DOCUMENT EXCERPT:
········

Physical characteristics
- Mouth: Bering Sea
- • location: Anadyr Estuary
- • coordinates: 65°03′26″N 176°25′09″E﻿ / ﻿65.0573°N 176.4191°E
- Length: 426 km (265 mi)
- Basin size: 20,600 km^{2} (8,000 sq mi)

= Kanchalan (river) =

The Kanchalan (Russian: Канчалан) is a river in Chukotka Autonomous Okrug, Russian Far East. It is 426 km long, and has a drainage basin of 20600 km2.

==History==
The Kanchalan and its tributaries belong to the Chukotka Autonomous Okrug administrative region of Russia. There is a small populated place in the area close to its estuary also called Kanchalan. Originally the river appears to have been called the Nyerpicha according to maps of the 17th and 18th centuries. A sedentary people who went on to form the eponymous settlement lived on its banks who called themselves "Konchalyt", (from the Chukchi кончальыт meaning Only) and over time their name became associated with both the settlement and the river itself. In Chukchi, the river is divided into two parts, the lower reaches are called Gytgomkyvaam (Гытгомкываам, lit. Bush River), whilst the upper reaches are called Tadlyeoan (Тадлеоан, lit. The Place of Vengeance) as this was the site of historical battles between the Chukchi, Yukaghirs and Koryaks.

==Course==
Its sources are in the Tumannaya Mountain area of the Chukotka Mountains.
The river flows roughly southwards through the sparsely populated areas of the Anadyr Lowlands. It meets the Bering Sea at the Gulf of Anadyr through the Anadyr Estuary.
| Map of the Kanchalan basin. |

==Wildlife==
Beluga whales are common in its estuarine waters.

········

LISTED ENTRIES:
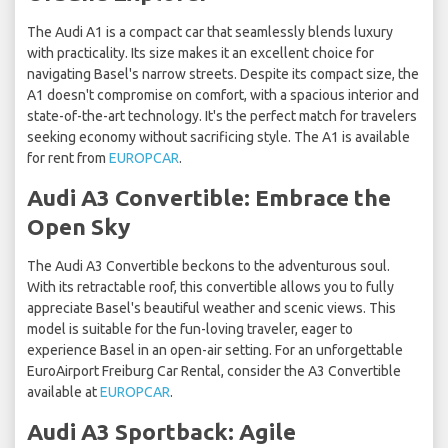
The Audi A1 is a compact car that seamlessly blends luxury
with practicality. Its size makes it an excellent choice for
navigating Basel's narrow streets. Despite its compact size, the
A1 doesn't compromise on comfort, with a spacious interior and
state-of-the-art technology. It's the perfect match for travelers
seeking economy without sacrificing style. The A1 is available
for rent from
EUROPCAR
.
Audi A3 Convertible: Embrace the
Open Sky
The Audi A3 Convertible beckons to the adventurous soul.
With its retractable roof, this convertible allows you to fully
appreciate Basel's beautiful weather and scenic views. This
model is suitable for the fun-loving traveler, eager to
experience Basel in an open-air setting. For an unforgettable
EuroAirport Freiburg Car Rental, consider the A3 Convertible
available at
EUROPCAR
.
Audi A3 Sportback: Agile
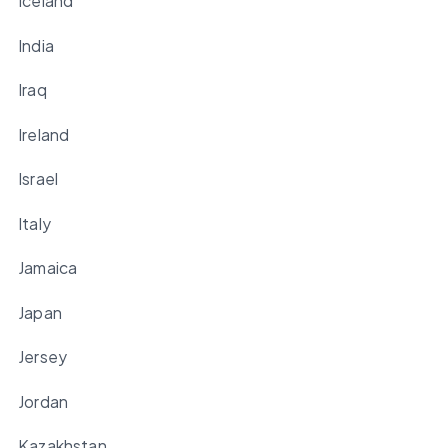
Iceland
India
Iraq
Ireland
Israel
Italy
Jamaica
Japan
Jersey
Jordan
Kazakhstan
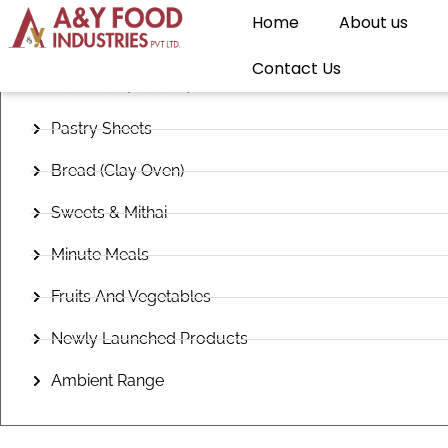
Home
About us
Frozen Snacks
Contact Us
Flatbread (Paratha)
Pastry Sheets
Bread (Clay Oven)
Sweets & Mithai
Minute Meals
Fruits And Vegetables
Newly Launched Products
Ambient Range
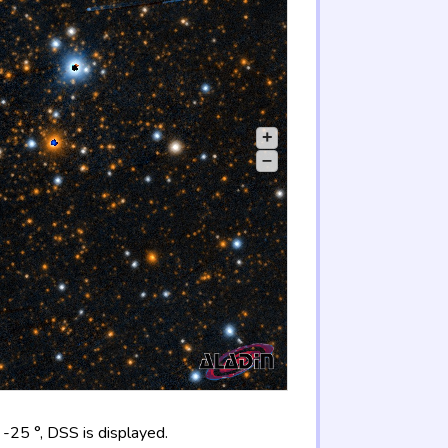
+
–
-25 °, DSS is displayed.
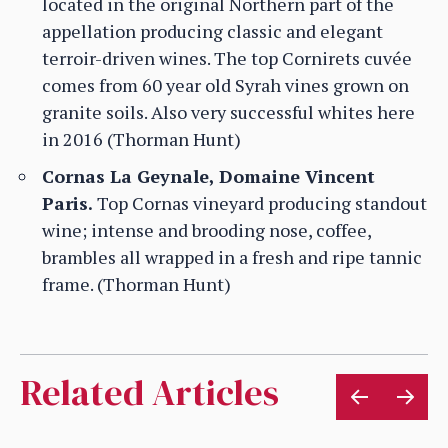
located in the original Northern part of the
appellation producing classic and elegant
terroir-driven wines. The top Cornirets cuvée
comes from 60 year old Syrah vines grown on
granite soils. Also very successful whites here
in 2016 (Thorman Hunt)
Cornas La Geynale, Domaine Vincent
Paris.
Top Cornas vineyard producing standout
wine; intense and brooding nose, coffee,
brambles all wrapped in a fresh and ripe tannic
frame. (Thorman Hunt)
Related Articles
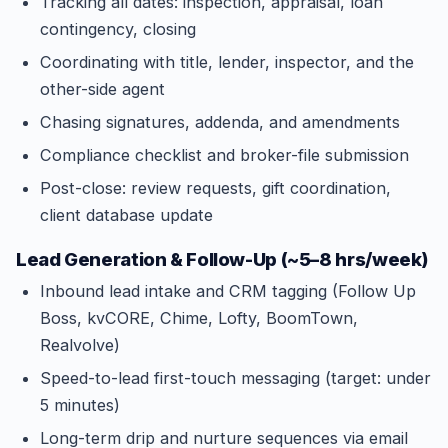
Tracking all dates: inspection, appraisal, loan
contingency, closing
Coordinating with title, lender, inspector, and the
other-side agent
Chasing signatures, addenda, and amendments
Compliance checklist and broker-file submission
Post-close: review requests, gift coordination,
client database update
Lead Generation & Follow-Up (~5–8 hrs/week)
Inbound lead intake and CRM tagging (Follow Up
Boss, kvCORE, Chime, Lofty, BoomTown,
Realvolve)
Speed-to-lead first-touch messaging (target: under
5 minutes)
Long-term drip and nurture sequences via email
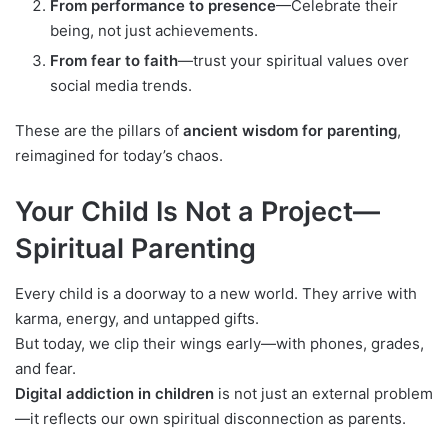
From performance to presence
—Celebrate their
being, not just achievements.
From fear to faith
—trust your spiritual values over
social media trends.
These are the pillars of
ancient wisdom for parenting
,
reimagined for today’s chaos.
Your Child Is Not a Project—
Spiritual Parenting
Every child is a doorway to a new world. They arrive with
karma, energy, and untapped gifts.
But today, we clip their wings early—with phones, grades,
and fear.
Digital addiction in children
is not just an external problem
—it reflects our own spiritual disconnection as parents.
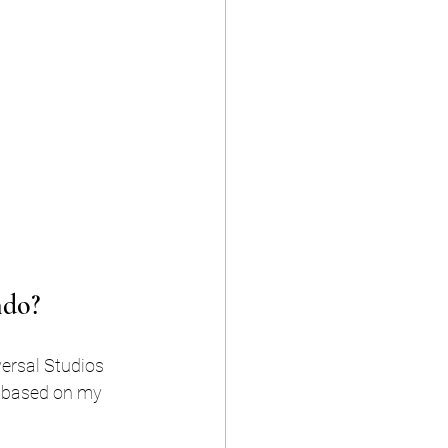
ndo?
versal Studios 
 based on my 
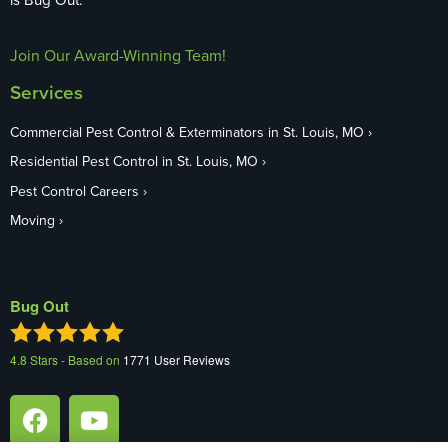
Join Our Award-Winning Team!
Services
Commercial Pest Control & Exterminators in St. Louis, MO
Residential Pest Control in St. Louis, MO
Pest Control Careers
Moving
Bug Out
4.8
Stars - Based on
1771
User Reviews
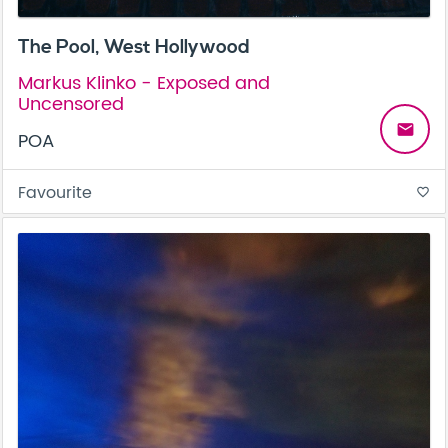
The Pool, West Hollywood
Markus Klinko - Exposed and
Uncensored
email
POA
Favourite
favorite_border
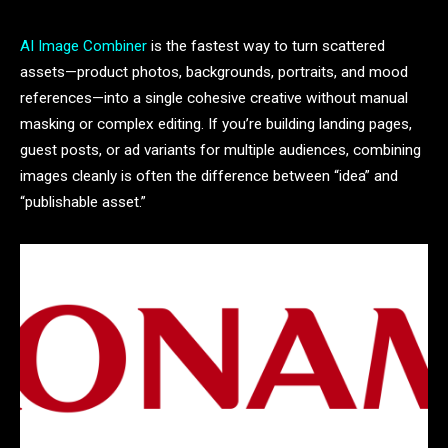
AI Image Combiner
is the fastest way to turn scattered
assets—product photos, backgrounds, portraits, and mood
references—into a single cohesive creative without manual
masking or complex editing. If you’re building landing pages,
guest posts, or ad variants for multiple audiences, combining
images cleanly is often the difference between “idea” and
“publishable asset.”​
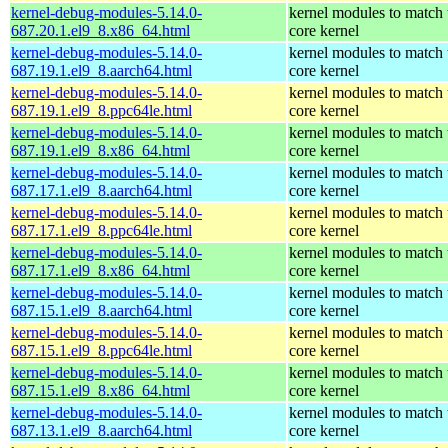
kernel-debug-modules-5.14.0-
kernel modules to match 
687.20.1.el9_8.x86_64.html
core kernel
kernel-debug-modules-5.14.0-
kernel modules to match 
687.19.1.el9_8.aarch64.html
core kernel
kernel-debug-modules-5.14.0-
kernel modules to match 
687.19.1.el9_8.ppc64le.html
core kernel
kernel-debug-modules-5.14.0-
kernel modules to match 
687.19.1.el9_8.x86_64.html
core kernel
kernel-debug-modules-5.14.0-
kernel modules to match 
687.17.1.el9_8.aarch64.html
core kernel
kernel-debug-modules-5.14.0-
kernel modules to match 
687.17.1.el9_8.ppc64le.html
core kernel
kernel-debug-modules-5.14.0-
kernel modules to match 
687.17.1.el9_8.x86_64.html
core kernel
kernel-debug-modules-5.14.0-
kernel modules to match 
687.15.1.el9_8.aarch64.html
core kernel
kernel-debug-modules-5.14.0-
kernel modules to match 
687.15.1.el9_8.ppc64le.html
core kernel
kernel-debug-modules-5.14.0-
kernel modules to match 
687.15.1.el9_8.x86_64.html
core kernel
kernel-debug-modules-5.14.0-
kernel modules to match 
687.13.1.el9_8.aarch64.html
core kernel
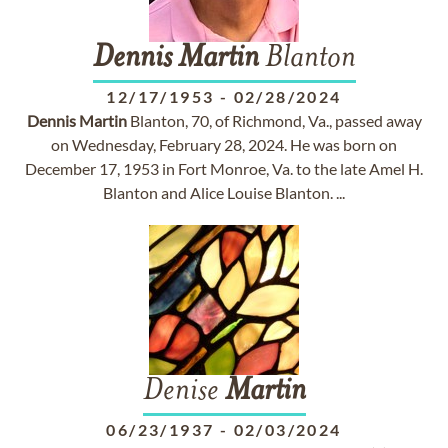
Dennis
Martin
Blanton
12/17/1953
-
02/28/2024
Dennis
Martin
Blanton, 70, of Richmond, Va., passed away
on Wednesday, February 28, 2024. He was born on
December 17, 1953 in Fort Monroe, Va. to the late Amel H.
Blanton and Alice Louise Blanton. ...
Denise
Martin
06/23/1937
-
02/03/2024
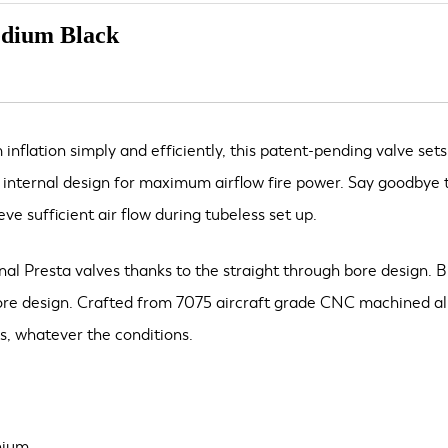
edium Black
nflation simply and efficiently, this patent-pending valve sets
’ internal design for maximum airflow fire power. Say goodbye t
ve sufficient air flow during tubeless set up.
onal Presta valves thanks to the straight through bore design. 
bore design. Crafted from 7075 aircraft grade CNC machined alum
es, whatever the conditions.
nium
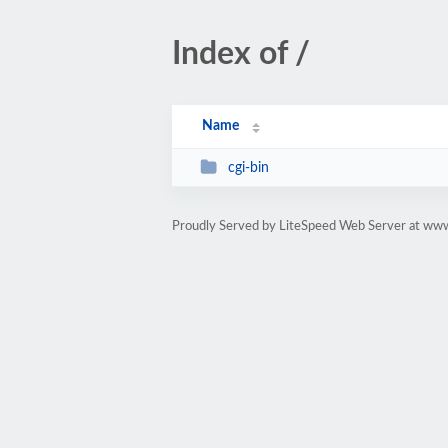
Index of /
Name
cgi-bin
Proudly Served by LiteSpeed Web Server at www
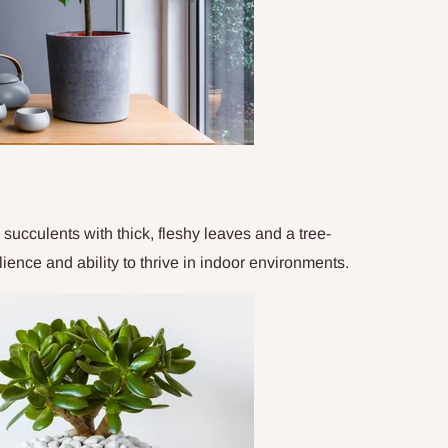
succulents with thick, fleshy leaves and a tree-
lience and ability to thrive in indoor environments.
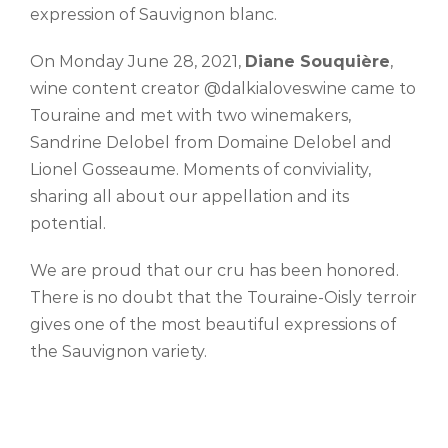
expression of Sauvignon blanc.
On Monday June 28, 2021,
Diane Souquière
,
wine content creator @dalkialoveswine came to
Touraine and met with two winemakers,
Sandrine Delobel from Domaine Delobel and
Lionel Gosseaume. Moments of conviviality,
sharing all about our appellation and its
potential.
We are proud that our cru has been honored.
There is no doubt that the Touraine-Oisly terroir
gives one of the most beautiful expressions of
the Sauvignon variety.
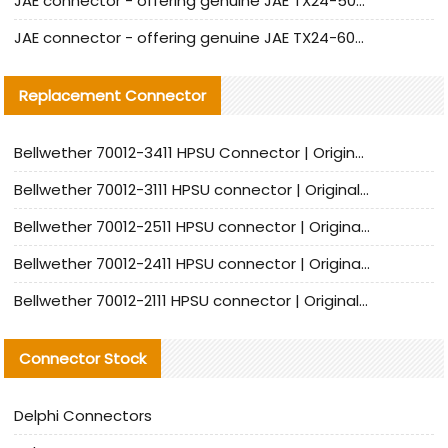
JAE connector - offering genuine JAE TX24-50R-12ST-H1E connector and alternatives
JAE connector - offering genuine JAE TX24-60R-6ST-N1E connector and alternative products
Replacement Connector​
Bellwether 70012-3411 HPSU Connector | Original Factory Agent | In Stock | Support Small Quantities
Bellwether 70012-3111 HPSU connector | Original factory agent | In stock | Support small quantities
Bellwether 70012-2511 HPSU connector | Original Factory Agent | In Stock | Support Small Quantities
Bellwether 70012-2411 HPSU connector | Original Factory Agent | In Stock | Support Small Quantities
Bellwether 70012-2111 HPSU connector | Original Factory Agent | In Stock | Support Small Quantities
Connector Stock
Delphi Connectors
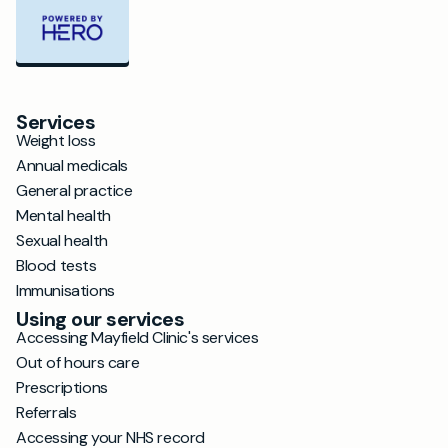
Services
Weight loss
Annual medicals
General practice
Mental health
Sexual health
Blood tests
Immunisations
Using our services
Accessing Mayfield Clinic's services
Out of hours care
Prescriptions
Referrals
Accessing your NHS record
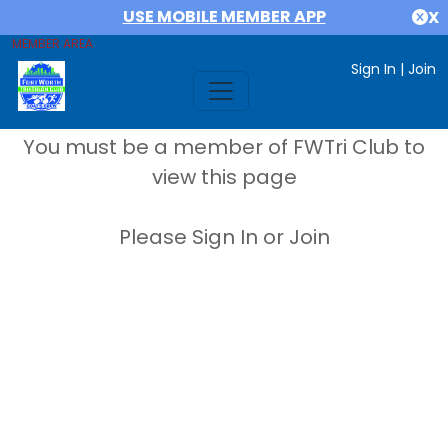
USE MOBILE MEMBER APP
X
MEMBER AREA
Sign In
|
Join
You must be a member of FWTri Club to
view this page
Please Sign In or Join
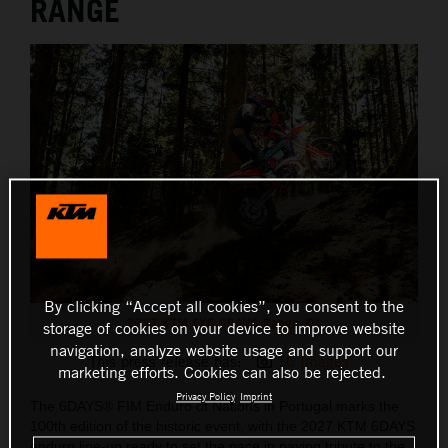
RANGE
By clicking “Accept all cookies”, you consent to the
2027 KTM EXC 6DAYS Range_01
storage of cookies on your device to improve website
navigation, analyze website usage and support our
This press release has:
10 Images
marketing efforts. Cookies can also be rejected.
Privacy Policy
Imprint
The 6DAYS® FIM Enduro of Nations in Portugal marks the
100th edition of the historic event, with the 2027 KTM 6DAYS
enduro line-up ready to set the pace in paying tribute to the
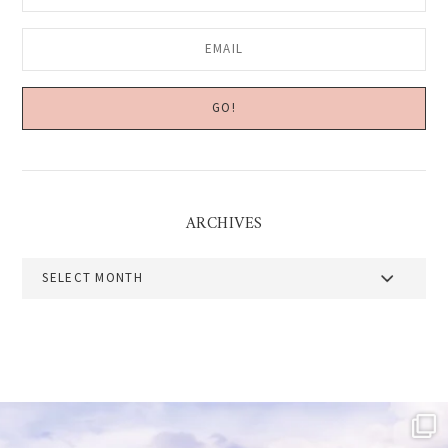
ARCHIVES
Archives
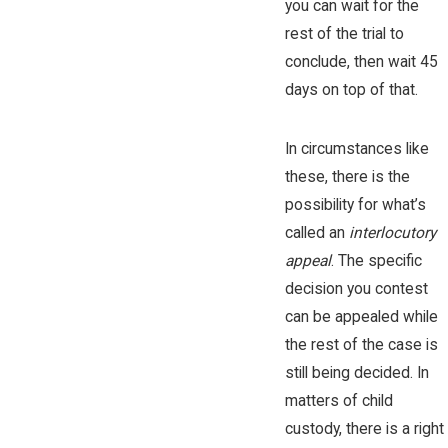
you can wait for the
rest of the trial to
conclude, then wait 45
days on top of that.
In circumstances like
these, there is the
possibility for what’s
called an
interlocutory
appeal
. The specific
decision you contest
can be appealed while
the rest of the case is
still being decided. In
matters of child
custody, there is a right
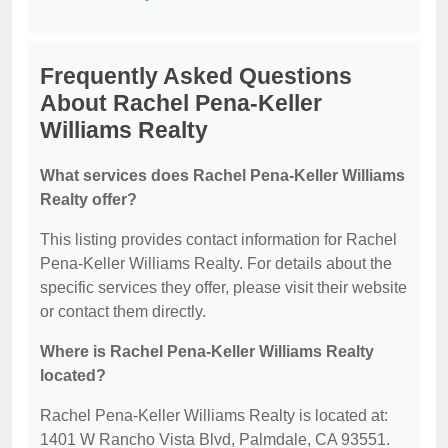
Frequently Asked Questions
About Rachel Pena-Keller
Williams Realty
What services does Rachel Pena-Keller Williams
Realty offer?
This listing provides contact information for Rachel
Pena-Keller Williams Realty. For details about the
specific services they offer, please visit their website
or contact them directly.
Where is Rachel Pena-Keller Williams Realty
located?
Rachel Pena-Keller Williams Realty is located at:
1401 W Rancho Vista Blvd, Palmdale, CA 93551.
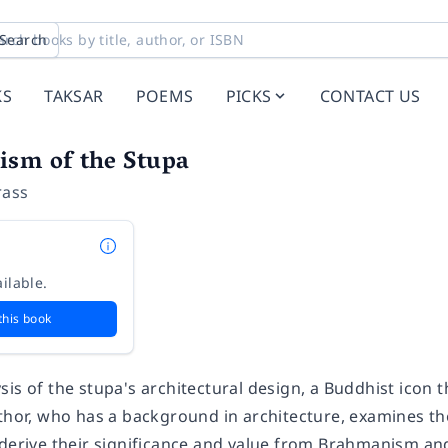
Search
KS
TAKSAR
POEMS
PICKS
CONTACT US
ism of the Stupa
rass
ilable.
this book
is of the stupa's architectural design, a Buddhist icon 
uthor, who has a background in architecture, examines t
 derive their significance and value from Brahmanism a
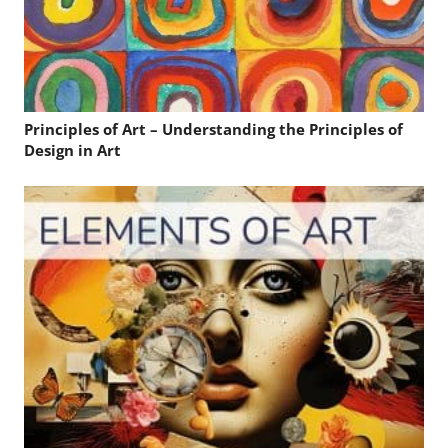
Principles of Art – Understanding the Principles of
Design in Art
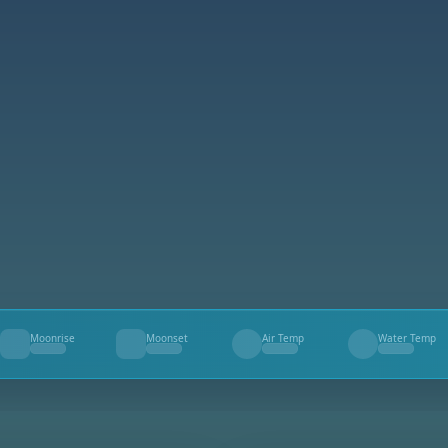
Moonrise
Moonset
Air Temp
Water Temp
--
--
--
--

········

WHAT YOU NEED TO DO:
1: In the text on the Kanchalan River, transcribe the passage starting at "Physical characteristics" and ending at "km (265 mi)".
2: According to the text on the Kanchalan River, what name does Chukchi give to the river's upper reaches?
3: Summarize the text on the Kanchalan River in two sentences.

SOLUTIONS PER TASK:
1:
Physical characteristics
- Mouth: Bering Sea
- • location: Anadyr Estuary
- • coordinates: 65°03′26″N 176°25′09″E﻿ / ﻿65.0573°N 176.4191°E
- Length: 426 km (265 mi)

2: Tadlyeoan (Тадлеоан), meaning "The Place of Vengeance."

3: The Kanchalan is a 426 km river in Chukotka Autonomous Okrug, Russian Far East. It was called the Nyerpicha on 17th- and 18th-century maps and took its current name from the Konchalyt people who lived on its banks, and it flows roughly southwards from the Chukotka Mountains through the Anadyr Lowlands to the Bering Sea.